Sie sollten dann einschreiten, wenn es ihnen selbst zu wild ist. Allerdings nicht in der Form, dass ein umgehendes Verbot ausgesprochen wird, sondern ich meinem Kind vermittle, dass es mir als Erwachsener nun zu gefährlich erscheint. Ich erinnere mich an die beste Freundin meiner Tochter in Kindertagen, hoch oben im Baum quietschvergnügt. Ihr einziges Problem war damals: Wie komme ich wieder runter? Hier helfen Gelassenheit, Ruhe und Vertrauen. Danach ein unspektakuläres Gespräch: „Sehr beeindruckend, wie und dass du so hoch geklettert bist. Das nächste Mal versuch, die Höhe besser einzuschätzen. Es kann nämlich sein, dass niemand sofort da ist, wenn Du Hilfe brauchst. Ich möchte nicht, dass Dir etwas passiert.“

Wie vermittelt man Kindern ein „gesundes“ Risikobewusstsein?

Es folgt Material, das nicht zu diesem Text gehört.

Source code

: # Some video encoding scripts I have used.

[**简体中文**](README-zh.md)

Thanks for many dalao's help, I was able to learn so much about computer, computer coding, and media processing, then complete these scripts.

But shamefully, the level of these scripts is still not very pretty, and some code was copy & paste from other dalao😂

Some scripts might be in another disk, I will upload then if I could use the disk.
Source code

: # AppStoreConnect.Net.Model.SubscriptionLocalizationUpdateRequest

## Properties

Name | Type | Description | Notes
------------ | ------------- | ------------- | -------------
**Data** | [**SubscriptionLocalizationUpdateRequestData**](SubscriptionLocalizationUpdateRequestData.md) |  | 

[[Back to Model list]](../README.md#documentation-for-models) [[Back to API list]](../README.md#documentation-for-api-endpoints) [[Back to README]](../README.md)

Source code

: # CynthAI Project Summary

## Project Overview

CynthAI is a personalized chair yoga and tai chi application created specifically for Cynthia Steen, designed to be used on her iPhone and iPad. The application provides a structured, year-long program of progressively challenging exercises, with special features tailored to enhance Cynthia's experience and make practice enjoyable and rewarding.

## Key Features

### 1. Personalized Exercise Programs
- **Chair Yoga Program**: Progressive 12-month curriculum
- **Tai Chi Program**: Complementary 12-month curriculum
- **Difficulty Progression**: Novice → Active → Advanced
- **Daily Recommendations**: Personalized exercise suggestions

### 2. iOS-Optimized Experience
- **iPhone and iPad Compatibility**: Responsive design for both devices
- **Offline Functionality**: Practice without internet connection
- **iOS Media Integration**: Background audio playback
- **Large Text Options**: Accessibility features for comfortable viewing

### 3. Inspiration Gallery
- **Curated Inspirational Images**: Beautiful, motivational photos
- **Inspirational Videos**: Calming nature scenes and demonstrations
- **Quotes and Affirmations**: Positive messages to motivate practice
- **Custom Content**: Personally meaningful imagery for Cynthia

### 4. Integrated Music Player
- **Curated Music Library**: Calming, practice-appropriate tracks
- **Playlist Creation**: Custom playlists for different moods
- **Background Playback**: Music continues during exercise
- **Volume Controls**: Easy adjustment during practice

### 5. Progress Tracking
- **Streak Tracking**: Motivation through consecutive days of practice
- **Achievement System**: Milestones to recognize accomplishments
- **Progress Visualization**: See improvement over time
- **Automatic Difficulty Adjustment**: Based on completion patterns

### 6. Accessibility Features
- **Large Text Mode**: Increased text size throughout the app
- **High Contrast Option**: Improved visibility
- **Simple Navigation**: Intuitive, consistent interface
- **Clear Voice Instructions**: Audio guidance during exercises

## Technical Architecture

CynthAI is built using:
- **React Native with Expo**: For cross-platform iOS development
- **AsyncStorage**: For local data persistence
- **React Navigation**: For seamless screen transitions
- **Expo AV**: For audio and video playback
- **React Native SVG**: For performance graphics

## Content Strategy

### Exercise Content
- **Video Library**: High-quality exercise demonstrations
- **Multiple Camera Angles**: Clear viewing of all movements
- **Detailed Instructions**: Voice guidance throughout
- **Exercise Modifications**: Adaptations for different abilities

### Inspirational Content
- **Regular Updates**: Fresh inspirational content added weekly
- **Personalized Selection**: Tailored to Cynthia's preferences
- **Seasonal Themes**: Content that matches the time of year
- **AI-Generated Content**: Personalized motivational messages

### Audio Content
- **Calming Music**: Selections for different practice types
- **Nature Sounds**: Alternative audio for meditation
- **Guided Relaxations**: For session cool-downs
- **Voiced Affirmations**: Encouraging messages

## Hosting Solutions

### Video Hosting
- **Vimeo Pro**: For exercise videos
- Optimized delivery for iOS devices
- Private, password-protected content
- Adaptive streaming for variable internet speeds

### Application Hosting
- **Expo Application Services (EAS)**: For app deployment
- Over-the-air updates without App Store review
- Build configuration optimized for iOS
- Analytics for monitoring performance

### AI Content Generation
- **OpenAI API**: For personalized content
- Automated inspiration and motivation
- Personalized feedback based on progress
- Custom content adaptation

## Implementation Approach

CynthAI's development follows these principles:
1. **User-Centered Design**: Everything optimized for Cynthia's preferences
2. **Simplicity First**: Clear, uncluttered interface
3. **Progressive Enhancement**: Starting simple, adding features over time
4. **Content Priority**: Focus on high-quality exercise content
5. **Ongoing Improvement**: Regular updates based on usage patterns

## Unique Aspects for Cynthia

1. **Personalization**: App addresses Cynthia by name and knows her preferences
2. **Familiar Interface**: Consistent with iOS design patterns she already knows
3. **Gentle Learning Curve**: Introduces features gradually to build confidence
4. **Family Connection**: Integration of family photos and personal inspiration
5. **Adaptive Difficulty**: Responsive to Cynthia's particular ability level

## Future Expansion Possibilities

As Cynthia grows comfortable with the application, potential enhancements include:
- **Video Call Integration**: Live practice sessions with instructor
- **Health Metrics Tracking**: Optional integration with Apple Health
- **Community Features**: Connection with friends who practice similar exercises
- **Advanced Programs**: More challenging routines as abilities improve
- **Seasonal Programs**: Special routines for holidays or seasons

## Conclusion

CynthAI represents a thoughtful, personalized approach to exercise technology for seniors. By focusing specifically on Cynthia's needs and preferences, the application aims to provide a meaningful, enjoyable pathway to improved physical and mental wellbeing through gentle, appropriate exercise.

In dem wir zuallererst mit gutem Beispiel voran gehen. Wenn ich selbst bei Rot über die Straße laufe, darf ich von meinem Kind nicht erwarten, dass es wie selbstverständlich stehenbleibt. Ein guter Kontakt zu meinem Kind ermöglicht mir als Elternteil, Risiken gemeinsam abzuwägen und auch gegebenenfalls beidseitigen Frust auszuhalten, wenn etwas nicht erlaubt ist und mein Kind sich wie wild dagegen wehrt. Oder mein Frust, wenn ich meinem Kind im positiven Sinn zur Vorsicht etwas vermittle und mein Kind anderer Meinung ist.

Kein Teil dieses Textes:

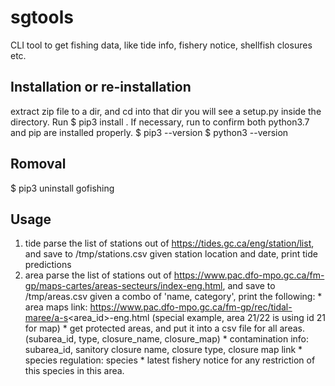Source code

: # sgtools

CLI tool to get fishing data, like tide info, fishery notice, shellfish closures etc. 

## Installation or re-installation

extract zip file to a dir, and cd into that dir you will see a setup.py inside the directory. Run
$ pip3 install .
If necessary, run to confirm both python3.7 and pip are installed properly. 
$ pip3 --version 
$ python3 --version

## Romoval
$ pip3 uninstall gofishing

## Usage

1. tide
    parse the list of stations out of https://tides.gc.ca/eng/station/list, and save to /tmp/stations.csv
    given station location and date, print tide predictions 
2. area
    parse the list of stations out of https://www.pac.dfo-mpo.gc.ca/fm-gp/maps-cartes/areas-secteurs/index-eng.html, and save to /tmp/areas.csv
    given a combo of 'name, category', print the following: 
        * area maps link: https://www.pac.dfo-mpo.gc.ca/fm-gp/rec/tidal-maree/a-s<area_id>-eng.html (special example, area 21/22 is using id 21 for map)
        * get protected areas, and put it into a csv file for all areas. (subarea_id, type, closure_name, closure_map)
        * contamination info: subarea_id, sanitory closure name, closure type, closure map link
        * species regulation: species 
        * latest fishery notice for any restriction of this species in this area. 
   
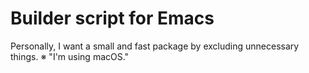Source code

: # Builder script for Emacs
Personally, I want a small and fast package by excluding unnecessary things.
※ "I'm using macOS."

Kann man mit der eigenen übertriebenen Vorsicht auch Ängste beim Kind schüren?
So wie wir Abneigung vielleicht vor Spinnen, Mäusen oder ähnlichem vorleben, ist es auch mit der Angst. Oder wir versuchen, die Angst (wie vor Monstern unterm Bett) dem Kind zuliebe auszureden. Beides hat zur Folge, dass sich das Kind nicht ernst genommen fühlt. Also lieber gemeinsam erkunden, wer wovor und warum Angst hat, und nicht eigene Ängste auf mein Kind projizieren.

Werden Kinder tatsächlich aus Schaden klug?
Kinder lernen aus natürlichen Konsequenzen, die beim Ausprobieren wie z. B. Laufen Lernen, Klettern, Laufrad Fahren, Schaukeln u. v. m. entstehen. Hier dürfen auch mal ein Kratzer, ein blauer Fleck oder eine Beule passieren und auch der damit verbundene Schmerz, ohne dass wir diesen Übergebühr wegtrösten, sondern empathisch begleiten. Mit schlechten Schulnoten verhält es sich übrigens ähnlich! Ausnahmen sind natürlich Gefahrenmomente, die vorhersehbar sind. Was Steckdosen, über die Straße Laufen oder heiße Herdplatten betrifft, ist unsere elterliche Führung gefragt. Ein klares Nein oder auch eine proaktive Schutzvorrichtung sind hier durchaus angebracht. Unsere Aufgabe ist es, ihnen zu vermitteln, dass sie bei all diesen Herausforderungen nicht alleine sind.